È aumentato anche il massimale dell’aiuto per Stato membro, passando dallo 0,75% attuale all’1% del valore della produzione agricola. Istituzioni, enti pubblici, organizzazioni, imprese e cittadini sono quindi invitati ad esprimere la propria opinione anche se le norme non riguarderanno i piccoli aiuti di stato agli agricoltori cosiddetti de minimis - che percepiscono cioè sussidi fino a 200 mila euro – per i quali le nuove regole sono in vigore già da gennaio. Tuttavia, si tratta di un’ottima occasione per quei coltivatori che intendono rendere la propria attività più “verde” e sostenibile.

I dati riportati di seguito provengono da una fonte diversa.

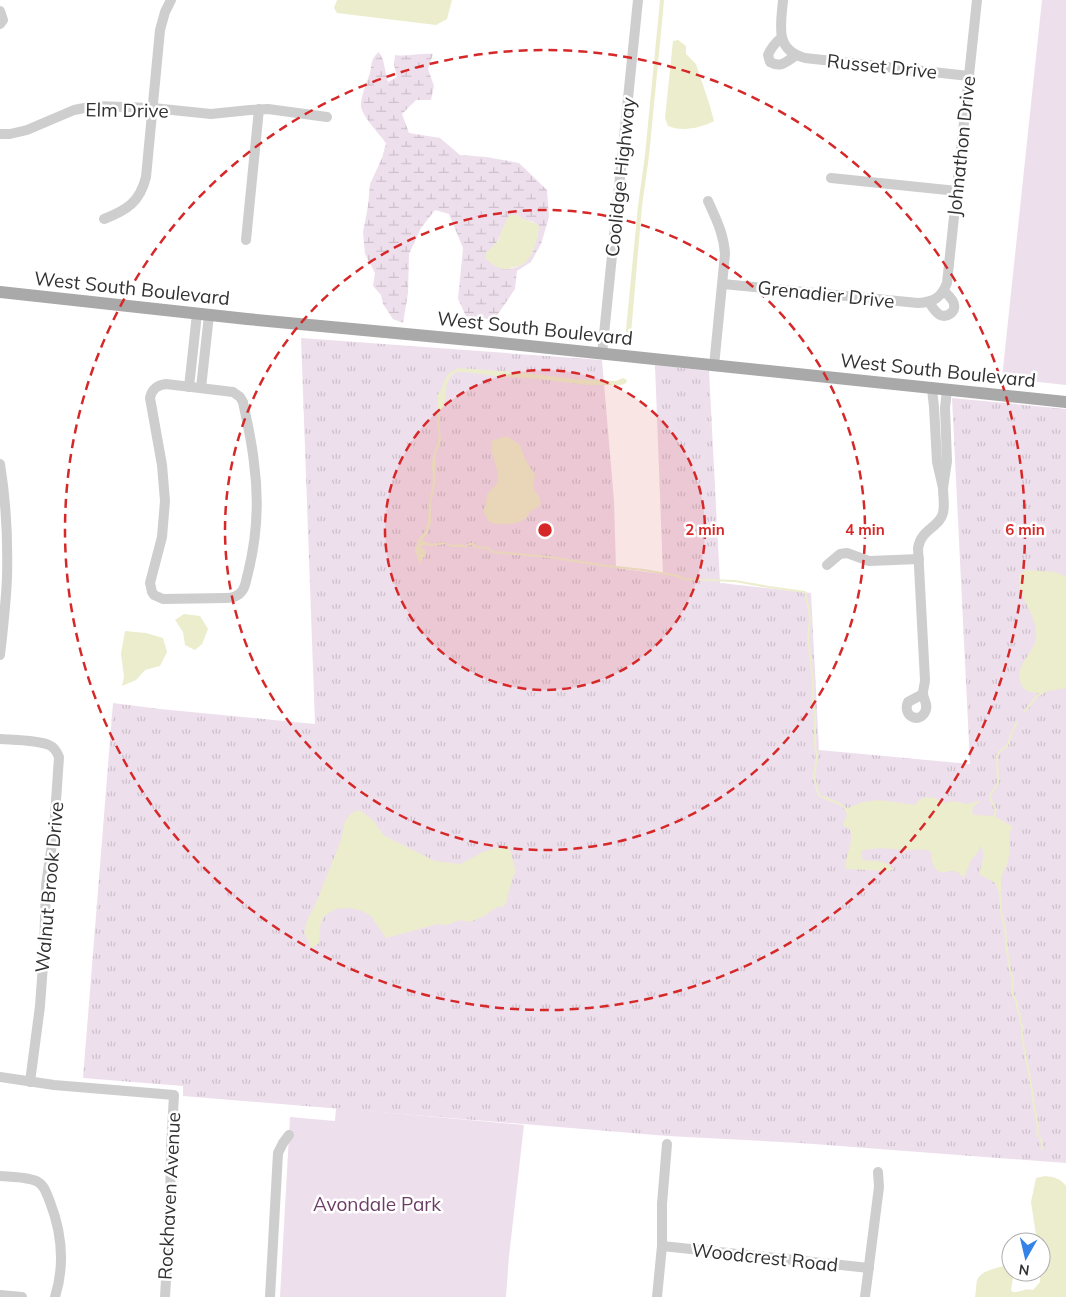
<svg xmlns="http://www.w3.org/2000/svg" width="1066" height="1297" viewBox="0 0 1066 1297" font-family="Mulish,sans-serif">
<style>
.grass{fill:url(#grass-tufts)}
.wetland{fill:url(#wetland-marsh);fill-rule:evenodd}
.park{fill:#eedfec}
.water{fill:#ecedcc}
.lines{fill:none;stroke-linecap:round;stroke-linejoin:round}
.stream{stroke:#ecedcc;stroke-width:2}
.minor{stroke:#cecece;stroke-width:10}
.major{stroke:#a9a9a9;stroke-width:12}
.ring{fill:none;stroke:#d62828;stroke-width:2.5;stroke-dasharray:9 6}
.labels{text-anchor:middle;stroke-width:5;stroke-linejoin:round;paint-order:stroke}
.street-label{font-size:19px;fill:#313131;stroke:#fff}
.park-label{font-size:19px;fill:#6e3d66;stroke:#fff}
.centre{fill:#d62828;stroke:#fff;stroke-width:2.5}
.ring-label{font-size:15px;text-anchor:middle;font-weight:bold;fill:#d62828;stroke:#fff;stroke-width:5;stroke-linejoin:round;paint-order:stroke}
</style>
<defs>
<pattern id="grass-tufts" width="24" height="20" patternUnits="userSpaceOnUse" patternTransform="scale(1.25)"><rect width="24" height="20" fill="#eedfec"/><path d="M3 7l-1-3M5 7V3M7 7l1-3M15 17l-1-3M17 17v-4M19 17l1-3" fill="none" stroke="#cdc0cb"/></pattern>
<pattern id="wetland-marsh" width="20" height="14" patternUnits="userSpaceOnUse" patternTransform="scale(1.25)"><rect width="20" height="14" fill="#eedfec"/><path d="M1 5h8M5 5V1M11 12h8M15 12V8" fill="none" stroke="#cdc0cb"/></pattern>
</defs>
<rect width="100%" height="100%" fill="#fff"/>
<!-- grass -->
<path class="grass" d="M301,338l301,22 12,141 2,67 47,6 -8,-209 54,6 11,212 91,10 8,157 151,14 -18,-366 114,11v754l-266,-20 -132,-7 -485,-40v-10l-100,-8 30,-375 47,6 155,15z"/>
<!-- wetland -->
<path class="wetland" d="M379,52l4,8 5,22 9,-5 -3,-12 1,-10c13,2 24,-2 38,-1l-5,15 6,17 -3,14h-15l-14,14 7,19 31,5 20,17 26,2 33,6 28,27 2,27 -8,27 -10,18 -14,9 -2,18 -21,31 -28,-4 -8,-17 5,-51 -14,-34 -14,-4 -14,18 -12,26 -1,39 -5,30 -10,-4 -10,-15 -2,-9 -8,-9 2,-13 -10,-19 -2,-22 5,-26 2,-22 12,-26 4,-15c-6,-8 -23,-26 -25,-36 -1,-9 6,-25 9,-34 2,-10 1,-15 9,-21zM522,219l12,3 4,11 -5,18 -12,14 -11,4 -24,-10c1,-9 6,-10 11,-17 4,-5 6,-14 9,-20z"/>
<!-- park -->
<g class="park">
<path d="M1042,0h24v385l-64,-7z"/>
<path d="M336,1108l188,17 -15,131 -3,41h-226l10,-180 45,4z"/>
</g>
<!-- water -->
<g class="water">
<path d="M337,0h115l-5,19 -11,6 -99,-12 -3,-5z"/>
<path d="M660,0h4l-1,12 -14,144 -7,50 -11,128 -1,3 -4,-1v-6l12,-124 7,-51z"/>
<path d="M678,40l8,6v8l10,10 13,39 5,18c-13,7 -33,11 -46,5l-3,-8 8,-77z"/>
<path d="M509,215h9c6,6 14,5 21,11 -1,12 -6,32 -17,39 -1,0 -7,2 -8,2 -3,1 -7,3 -11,2 -7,-1 -12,-6 -17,-10v-6l13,-13 2,-8z"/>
<path d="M460,368l65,5 49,6 42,2 7,-3 4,2 -1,3 -5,2h-35l-46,-6 -44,-3 -30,-4h-9l-5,3 -2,2 -3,7 -3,21 -4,6 -1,12 2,14 -1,7 -4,10 -1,13 1,10 -3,18 -2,5v22l-4,12 -5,6 3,2 8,2 9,-2 11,3 9,-1 3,3h-12l-8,-3 -12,2 -11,-1 -1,2 5,4v4l-3,3 -3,7 -5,-15 4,-12 6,-6 3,-12 1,-16 4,-23 -1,-17 1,-8 5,-15 1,-7 -2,-10 1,-20 -1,-8c10,-12 4,-23 23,-28z"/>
<path d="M507,436l13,9 5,14 10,16c0,4 -2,8 -2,12 1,5 10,11 7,17 -1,4 -7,5 -9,7 -3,3 -2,4 -5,7 -7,7 -28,8 -37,4l-6,-11 3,-7 1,-10 11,-12v-8l-7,-26v-7z"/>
<path d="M1025,570c6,0 11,1 17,1 11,1 14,0 24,6v111l-18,3 -7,3c-8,-2 -16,-1 -20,-10 -7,-19 13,-30 15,-47 3,-21 -20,-40 -17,-62z"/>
<path d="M184,614l16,2 8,13 -6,15 -7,6 -10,-5 -2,-13 -8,-12z"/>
<path d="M125,631l21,2 17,5 4,14 -7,14 -15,4 -9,10 -14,6 2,-9 -3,-23z"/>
<path d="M926,797l9,1 10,5 8,-2 15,3 14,-4 -9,7 -1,6 2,2 20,1 19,11 -4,6 1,15 -2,14 -7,15v16h-2l-4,-10 -16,-9c3,-10 7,-20 2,-28l-5,9 -5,5 -7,18c-2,-2 -5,-5 -7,-6 -7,-4 -16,5 -22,-4 -3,-4 -3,-11 -4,-16 -7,-4 -15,-2 -23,-2 -16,-1 -31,-3 -47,1v7l2,2c10,1 24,0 30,9l-4,2 -43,-2c-2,-15 10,-27 3,-41l-6,-2v-4l4,-6 -1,-4v-3c27,-14 41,-7 69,-4l4,-5z"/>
<path d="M360,810l14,11 9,14 52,26 26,3 20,-11 11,-4 17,-3 7,27 -3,3 -7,27 -4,4h-5l-13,9 -14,6 -10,-2 -14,5 -8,-1 -52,14 -15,-22 -9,-5 -12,-3 -15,1 -12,8 -3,10 -1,16 -8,6 -2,-7 -5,-9 3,-12 9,-18 25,-63 4,-19 6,-8z"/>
<path d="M1045,1176c9,1 15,2 21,10v111h-91c1,-5 1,-12 2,-17 5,-11 23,-12 33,-16h1v8h3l-3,18 2,2c7,1 10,-4 20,-2l7,-8 1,-40h-4l-6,-40 5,-24z"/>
</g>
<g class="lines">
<!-- stream -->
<g class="stream">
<path d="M465,547l4,-3h5v3l13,1 6,4 56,5 58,9 37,4 34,6 6,3 51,2 34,6 36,5 5,25 -2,21 5,44v23l2,6v35l2,11 -3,19 3,14 3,6 20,8 6,5"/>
<path d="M1025,711l13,-16 3,-1"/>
<path d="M994,816l2,-6 -6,-12 1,-4 7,-11 -1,-27 2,-4 8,-6 7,-18 3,-6"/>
<path d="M1000,893l1,18 4,18 2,22 3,20 3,7 -1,15 5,10v5l3,8v6l3,6 -1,8 2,12 7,36 3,22 4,20 -1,7 4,7 1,9"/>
</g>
<!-- minor -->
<g class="minor">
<path d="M783,0c-2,25 -9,50 22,58l164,18"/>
<path d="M0,11l3,9 -3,4"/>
<path d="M781,38c-6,5 -10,10 -13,17l2,7c11,6 16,0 25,-6"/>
<path d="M0,134h10l17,-4 47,-20 21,-4 58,2 58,6 39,-4 18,-1 59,8"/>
<path d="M831,178l126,13"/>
<path d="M708,201c8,18 16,33 17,53l-11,112"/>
<path d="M104,219c23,-9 36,-17 42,-42l14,-147 5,-18 6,-12"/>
<path d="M246,240l13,-131"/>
<path d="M723,284l195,19c16,-1 23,-5 29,-20l30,-283"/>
<path d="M929,302c3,5 6,10 11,13 7,3 16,-3 14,-11 -1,-5 -6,-9 -10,-13"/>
<path d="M602,354l36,-354"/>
<path d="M166,384l67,8 7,5 3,5c4,20 9,40 11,61 5,36 3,74 -6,110 -2,6 -2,13 -6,18 -4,6 -10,7 -16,7l-63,1 -9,-4 -2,-3 -2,-9 12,-46 3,-36 -3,-36 -12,-67c2,-9 7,-13 16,-14z"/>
<path d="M189,387l8,-73"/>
<path d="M201,388l8,-73"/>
<path d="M932,389l2,18 3,55 6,26 4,-27 -2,-53 2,-18"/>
<path d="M0,464c6,37 8,76 7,113 -1,26 -4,52 -7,78"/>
<path d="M827,565l13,-11 7,-1 22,8 50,-2"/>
<path d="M923,694l-15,8c-6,14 11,22 17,10 4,-7 -2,-13 -2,-19 0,-4 2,-9 2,-13l-7,-132c3,-19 22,-21 25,-35 2,-8 0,-17 0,-25"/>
<path d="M0,739c13,1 37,1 49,6 5,2 8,7 10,12l-5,73 -8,55 -2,66 -4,55 -10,76"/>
<path d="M0,1077l54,8 120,10 -3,53 -1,63 -5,86"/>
<path d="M0,1176c10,1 30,1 38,6 7,4 9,13 12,20 12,31 15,63 5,95"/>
<path d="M662,1246l207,22"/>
<path d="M0,1295l22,2"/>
<path d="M270,1297l8,-144 5,-10 6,-8"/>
<path d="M657,1297l5,-51v-42l5,-60"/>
<path d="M865,1297l14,-110 -1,-15"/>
</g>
<!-- major -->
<path class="major" d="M0,292l247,27 244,23 575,60"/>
</g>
<!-- distance rings -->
<circle cx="545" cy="530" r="160" fill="#d62828" fill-opacity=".12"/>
<g class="ring">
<circle cx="545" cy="530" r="160"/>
<circle cx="545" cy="530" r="320"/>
<circle cx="545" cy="530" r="480"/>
</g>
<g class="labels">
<!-- street labels -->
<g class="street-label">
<text transform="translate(882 66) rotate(6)" y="7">Russet Drive</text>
<text transform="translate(127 110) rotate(1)" y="7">Elm Drive</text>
<text transform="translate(961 146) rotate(-84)" y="7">Johnathon Drive</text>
<text transform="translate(620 177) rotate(-84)" y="7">Coolidge Highway</text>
<text transform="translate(132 288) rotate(6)" y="7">West South Boulevard</text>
<text transform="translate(826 294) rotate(6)" y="7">Grenadier Drive</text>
<text transform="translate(535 328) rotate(6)" y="7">West South Boulevard</text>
<text transform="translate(938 370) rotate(6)" y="7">West South Boulevard</text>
<text transform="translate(49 887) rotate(-85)" y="7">Walnut Brook Drive</text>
<text transform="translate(169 1196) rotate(-87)" y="7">Rockhaven Avenue</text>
<text transform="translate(765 1257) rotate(6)" y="7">Woodcrest Road</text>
</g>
<!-- park labels -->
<g class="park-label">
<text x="377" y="1211">Avondale Park</text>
</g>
</g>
<circle cx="545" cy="530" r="8" class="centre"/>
<g class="ring-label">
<text x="705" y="535">2 min</text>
<text x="865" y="535">4 min</text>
<text x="1025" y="535">6 min</text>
</g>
<!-- north arrow -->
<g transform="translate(1026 1257) rotate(188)"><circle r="24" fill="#ffffff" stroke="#adadad"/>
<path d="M0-4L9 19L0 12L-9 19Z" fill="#3583e6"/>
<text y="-8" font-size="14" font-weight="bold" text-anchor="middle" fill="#313131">N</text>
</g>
</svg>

La Consultazione esce contemporaneamente alla pubblicazione del rapporto finanziario 2012 sulla distribuzione, da parte dell’UE, di 40,9 miliardi di Euro sotto forma di pagamenti diretti alle imprese agricole che si impegnano a produrre nel rispetto della tutela dell’ambiente, del territorio, della qualità e in favore del benessere degli animali.
Un’operazione di trasparenza che svela come ai primi posti dei beneficiari ci siano la Francia con 7,92 miliardi di Euro, seguita da Germania (5,29 mld), e Spagna (5,23 mld). Al quarto posto l’Italia con poco più di 4 miliardi di Euro.
Il nostro Paese conta, tuttavia, il numero maggiore di agricoltori. 1,21 milioni, più di tre volte di francesi o tedeschi. Con una leggera flessione rispetto allo scorso anno – erano 1,24 milioni – si evidenzia una modifica della struttura di produzione agricola italiana. Meno agricoltori e aziende più ampie, anche se l’impatto sui contributi europei resta al momento ancora limitato. La maggioranza delle figure professionali di questo campo, infatti, ha continuato a ricevere cifre non di certo cospicue. 492mila agricoltori italiani hanno ricevuto finanziamenti tra zero e 500 euro, mentre per 288mila il contributo è arrivato ad appena 1.250 Euro. Per altri 353mila i sussidi UE sono da registrare in una fascia che va da 2mila a 10mila Euro. 3.240, infine, i produttori italiani che beneficiano maggiormente della PAC, con contributi annui che vanno da 100mila a oltre 500mila euro. Una disparità che esiste nella maggioranza degli Stati membri. Le regole della nuova PAC dovrebbero permettere una distribuzione dei fondi più equa, sia tra gli Stati membri sia tra i produttori dello stesso Paese. Sempre che la riforma veda la luce.